Apart from the environmental impacts, there is a direct impact on human health. Plastics are everywhere, in many more products than we imagine, and that has resulted in a microplastics invasion. Did you know that the ‘compostable’ paper cup in which you get your coffee has a plastic lining? Or that the granules you find in several cosmetic products are actually plastic? This has resulted in microplastics being found in everything from our food to salt and sugar to the clouds about Mt Fuji to the human placenta. Microplastics can be deadly, with impacts ranging from damage to cardiovascular health to increased risk of cancer.

Mindfulness about materials

What we need is mindful consumption; we need to buy what we need and know what we are buying. We also need to bring back the habits of reuse, repair, and recycle. I believe a good starting point for that would be to understand where our stuff comes from - what Shubhi Sachan calls ‘material literacy’. It was she who conducted the workshop that got me thinking about all of this. The Material Library of India, which she founded, is a research and design consultancy that looks at the potential of industrial and agricultural waste. MLI reimagines waste as a valuable resource, contributing to the broader narrative of sustainable design and manufacturing practices and at a broader level, promoting awareness and fostering a deeper understanding of materiality.

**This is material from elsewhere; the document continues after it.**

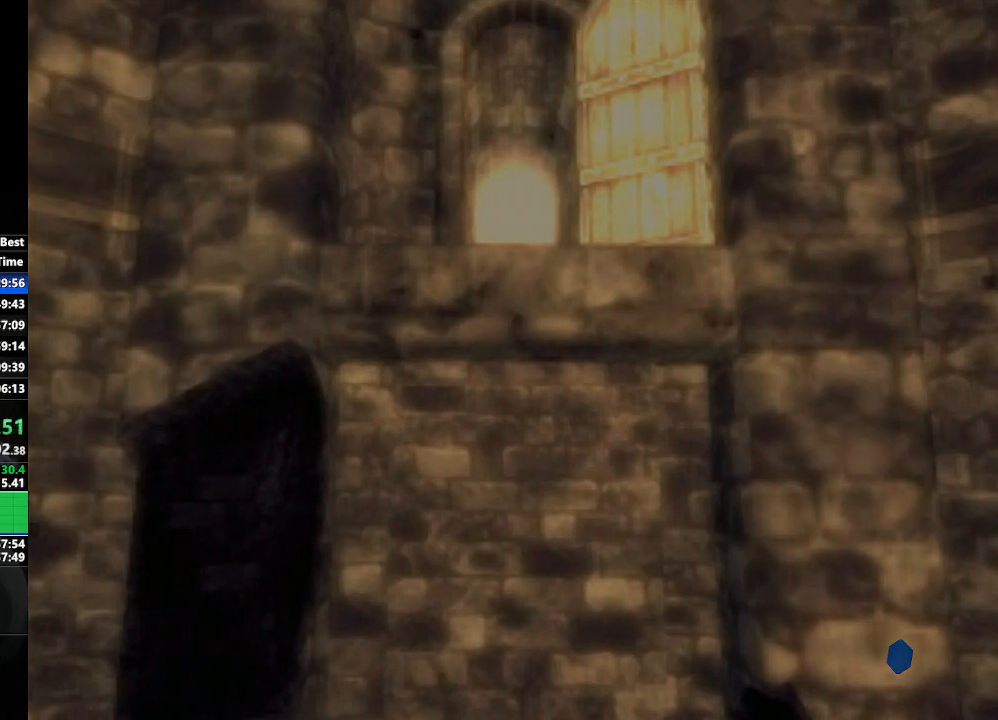
{"buttons": ["L1"], "left_stick": "center", "right_stick": "center", "events": [[283, "L1", "down"]]}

"Material literacy is about solving the problem of materials," Shubhi told me. "It is about reconnection, reminding people where their stuff comes from and where it goes. That’s important to address the problem at its root. Recycling is a rescue operation and cannot be a way of life. We need to change how we manufacture and how much we consume. And for that, material literacy is key."

We need to think of material literacy the same way we think of financial literacy or, more recently, food literacy. Financial literacy is having enough knowledge about financial products to be able to make informed decisions about our money. Food literacy, which is on the rise over the last few years thanks to influencers like The Foodpharmer, The Liver Doctor, and Krish Ashok (Masala Lab), is about increased awareness of the ingredients in the food we eat in order to make healthier choices.

Image Credit: Material Library of India website.

Material literacy, similarly, is knowing enough about what goes into the making of products, so that we can make informed decisions about what and how much to buy. I'd like to see material literacy become a phrase we internalise, and maybe a movement for material labels similar to Label padhega India that gets people thinking about food labels.

The workshop was eye-opening. It made me think afterwards; and now it makes me pause before I buy. I read labels on the clothes I own more carefully now and continue to be amazed at what I find. Just today I discovered that a T-shirt I have worn for years and was confident is 100% cotton actually has 8% polyester. I ask for my coffee to be given in glassware and not in the disposable cups many cafes use as default even if one is having it at table. On a flight recently, my first thought when I saw the crew collecting waste as we were preparing to land was - 'Oh God, they are not segregating!

Me agonizing about whether to replace my three-year-old phone or not is not going to solve problems that are systemic and need structural solutions. We do need to change how our stuff is made and that will have to be anchored by corporations. However, I also believe in individual action; I believe that if we empower people with the right information, they can - and more of them will - make better choices. Becoming materially literate is a first step towards encouraging a more mindful lifestyle.